I'm getting ready to put my SM9 on the market but one thing that has always bugged me was the mickey mouse fix for the broken Idler bracket. Since this machine came from a training environment, I would have expected the instructor to show the students a proper repair.



All they did was drill and tap a hole for a set screw at the break point. I added the strap so at least the bracket could be tightened on the shaft.
The bracket is just shy of an inch thick, I don't have any material that thick so I used two pieces of .500 flat bar and welded them together to make a piece 1 inch thick.
First was to rough cut the hole to 1.5ish and the bored it to fit the 1.75 shaft.








I cut the bracket to the shape I wanted and then used my expensive hi-tech slot cutter to cut the clamping slot.




When I drilled the hole for the dowel that the gear rides on, my ciphering was a bit off and the gears would mesh but so tight they couldn't turn,,,,,,, now what? 




I didn't want to start over so I bored the dowel hole to press fit a piece of .750 rod, drilled the dowel hole about .030 off center and that let me turn the rod like a cam to get the gear clearance correct.





A quick paint job and then pressed the dowel back into place. Reinstalled the gear and mounted the bracket now we're down.
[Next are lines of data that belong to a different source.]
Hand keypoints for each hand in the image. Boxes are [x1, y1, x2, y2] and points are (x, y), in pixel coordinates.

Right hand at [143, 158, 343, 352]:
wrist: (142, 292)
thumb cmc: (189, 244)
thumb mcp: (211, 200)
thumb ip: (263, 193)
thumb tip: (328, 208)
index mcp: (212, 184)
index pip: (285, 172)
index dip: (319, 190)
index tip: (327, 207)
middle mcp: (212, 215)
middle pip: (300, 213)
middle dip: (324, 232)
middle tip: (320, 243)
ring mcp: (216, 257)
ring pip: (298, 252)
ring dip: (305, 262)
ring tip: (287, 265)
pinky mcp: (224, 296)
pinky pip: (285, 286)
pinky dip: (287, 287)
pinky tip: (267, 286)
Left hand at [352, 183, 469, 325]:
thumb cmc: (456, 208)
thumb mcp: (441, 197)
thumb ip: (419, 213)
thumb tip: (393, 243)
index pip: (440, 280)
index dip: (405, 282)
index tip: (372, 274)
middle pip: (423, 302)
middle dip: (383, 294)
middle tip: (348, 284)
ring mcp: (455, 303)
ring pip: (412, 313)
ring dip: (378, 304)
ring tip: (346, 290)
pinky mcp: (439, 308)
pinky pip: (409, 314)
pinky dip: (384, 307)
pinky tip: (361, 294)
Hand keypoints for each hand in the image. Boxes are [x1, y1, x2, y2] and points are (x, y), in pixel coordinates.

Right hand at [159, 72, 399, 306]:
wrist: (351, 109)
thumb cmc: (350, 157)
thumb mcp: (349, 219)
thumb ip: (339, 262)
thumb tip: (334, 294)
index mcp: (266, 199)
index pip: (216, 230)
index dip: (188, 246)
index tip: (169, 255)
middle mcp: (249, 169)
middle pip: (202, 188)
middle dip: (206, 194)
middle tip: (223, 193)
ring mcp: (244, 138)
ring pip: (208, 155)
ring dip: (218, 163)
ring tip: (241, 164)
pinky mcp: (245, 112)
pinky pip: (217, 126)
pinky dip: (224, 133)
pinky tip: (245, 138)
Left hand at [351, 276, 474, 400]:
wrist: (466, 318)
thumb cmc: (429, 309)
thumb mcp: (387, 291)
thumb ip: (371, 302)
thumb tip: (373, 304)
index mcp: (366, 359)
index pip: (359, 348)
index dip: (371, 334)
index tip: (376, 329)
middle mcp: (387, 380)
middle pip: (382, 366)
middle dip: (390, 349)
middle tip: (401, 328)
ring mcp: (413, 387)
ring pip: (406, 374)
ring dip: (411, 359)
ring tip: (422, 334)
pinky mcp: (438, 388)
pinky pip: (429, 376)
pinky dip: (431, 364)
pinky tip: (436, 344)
Thanks for watching, stay safe


----------



## YYCHM (May 21, 2021)

I don't think that taped hole was a fix but rather a factory screw installed to keep the bracket from kicking out of alignment.  My lathe has the same thing how ever the hole in the bracket I got from our Ont sourced parts machine didn't match up with the hole in my head stock casting.  @Hruul should be able to comment.

As for the broken bracket replacement well done!
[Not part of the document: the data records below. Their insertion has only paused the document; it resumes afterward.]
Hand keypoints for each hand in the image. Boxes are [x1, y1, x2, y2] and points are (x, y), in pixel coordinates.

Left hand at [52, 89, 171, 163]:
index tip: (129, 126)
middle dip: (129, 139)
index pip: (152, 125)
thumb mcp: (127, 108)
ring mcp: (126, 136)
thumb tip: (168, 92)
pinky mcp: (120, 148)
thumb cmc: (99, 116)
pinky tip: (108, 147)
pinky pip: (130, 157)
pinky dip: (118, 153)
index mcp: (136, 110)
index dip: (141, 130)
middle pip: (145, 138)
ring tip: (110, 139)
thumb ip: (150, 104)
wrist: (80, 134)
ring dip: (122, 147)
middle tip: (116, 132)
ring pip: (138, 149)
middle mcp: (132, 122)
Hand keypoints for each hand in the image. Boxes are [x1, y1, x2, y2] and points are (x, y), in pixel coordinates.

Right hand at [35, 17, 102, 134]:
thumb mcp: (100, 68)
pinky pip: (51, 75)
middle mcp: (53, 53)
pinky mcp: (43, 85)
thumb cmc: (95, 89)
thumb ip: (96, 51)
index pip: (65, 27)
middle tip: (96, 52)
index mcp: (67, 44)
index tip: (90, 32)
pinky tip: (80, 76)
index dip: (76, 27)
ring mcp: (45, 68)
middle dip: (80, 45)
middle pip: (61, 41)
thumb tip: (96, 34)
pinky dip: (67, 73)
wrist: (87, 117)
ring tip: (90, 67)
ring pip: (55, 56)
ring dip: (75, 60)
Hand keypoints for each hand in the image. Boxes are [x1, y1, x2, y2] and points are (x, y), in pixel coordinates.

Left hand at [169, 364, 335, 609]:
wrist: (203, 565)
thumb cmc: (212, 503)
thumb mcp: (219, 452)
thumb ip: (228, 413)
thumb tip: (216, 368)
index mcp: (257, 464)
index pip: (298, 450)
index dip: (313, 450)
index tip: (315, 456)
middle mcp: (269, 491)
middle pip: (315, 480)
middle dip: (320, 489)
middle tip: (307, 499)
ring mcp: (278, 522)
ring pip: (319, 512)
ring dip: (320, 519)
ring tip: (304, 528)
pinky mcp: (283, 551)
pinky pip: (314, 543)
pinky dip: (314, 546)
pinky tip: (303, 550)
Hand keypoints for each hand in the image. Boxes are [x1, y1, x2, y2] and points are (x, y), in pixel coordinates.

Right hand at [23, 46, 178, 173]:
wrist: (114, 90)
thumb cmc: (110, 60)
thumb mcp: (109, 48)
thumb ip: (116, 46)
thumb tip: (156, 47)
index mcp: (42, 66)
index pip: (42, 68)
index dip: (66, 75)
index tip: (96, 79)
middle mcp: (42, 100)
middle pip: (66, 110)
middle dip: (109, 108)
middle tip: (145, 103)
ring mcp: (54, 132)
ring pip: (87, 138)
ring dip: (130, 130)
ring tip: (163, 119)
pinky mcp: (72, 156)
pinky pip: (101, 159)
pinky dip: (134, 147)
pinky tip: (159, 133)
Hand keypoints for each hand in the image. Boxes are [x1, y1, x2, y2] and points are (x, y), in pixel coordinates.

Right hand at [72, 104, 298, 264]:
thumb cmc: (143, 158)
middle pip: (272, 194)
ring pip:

Why didn't you just weld (MS) or braze (CI) the broken bracket?


----------



## RobinHood (May 22, 2021)

Nice bracket!

My 9” Utilathe had that anti-rotation set screw it the bracket as well. I guess it weakens the casting enough that it becomes the failure point in a heavy crash - especially if someone replaced the sear pin in the drive train with a steel one...


----------



## John Conroy (May 22, 2021)

Very nicely done. Adding the eccentric so backlash can be adjusted is a bonus, not a mistake!!


----------



## YotaBota (May 22, 2021)

Thanks folks, I was going to do the rounding but kinda like the coffin shape.



YYCHM said:


> but rather a factory screw installed to keep the bracket from kicking out of alignment


Never thought of it being a factory process but it does look that way, they could have put the screw in a thicker part of the casting.



YYCHM said:


> Why didn't you just weld (MS) or braze (CI) the broken bracket?


I figured if it broke once there is the chance to break again.



John Conroy said:


> Adding the eccentric



Eccentric - that's the word I was looking for lol.

The paint is left over from the Logan build and it matches pretty well.


----------



## Brent H (May 22, 2021)

@YotaBota : does this match up with dimensions?


----------



## YotaBota (May 22, 2021)

Not close enough, your bracket must be for the 10". 
Here's is what I came up with;


----------



## Brent H (May 22, 2021)

@YotaBota : I will change things up on the drawing.  That was made for @YYCHM and just scaled off the photo beside the drawing.  I can change a few factors on the Autocad drawing - like making the diameters of the circles properly scaled and see what that does.  When we got the donor lathe I had already stripped and shipped those pieces off to Craig and the drawing fell by the wayside.  I will update it for any future problems a 9'er might have.  The bracket does not exist on the 10.


----------



## Brent H (May 22, 2021)

@YYCHM : yes Craig- but I was only able to scale it from the picture so we were in conversation about the "true" dimensions, the donor lathe came in, it had the arm and gears so it was sent off to you and we forgot about trying to make on.  Since @YotaBota made one, I can then rescale the drawing to the true size and .....maybe it will help someone out....


----------



## YotaBota (May 22, 2021)

Thanks Brent - I didn't know where the numbers came from.
The only critical number is the distance between the centers of the shaft (big hole) and dowel (small hole), that sets the clearance of the gears. 
Lesson learned - always double check the measurements.


----------



## Brent H (May 22, 2021)

@Janger : Hey John can you edit my post and delete that PDF so it can't be replicated or copied out in the world?  I will  post the updated one with the corrected measurements from Mike's.


----------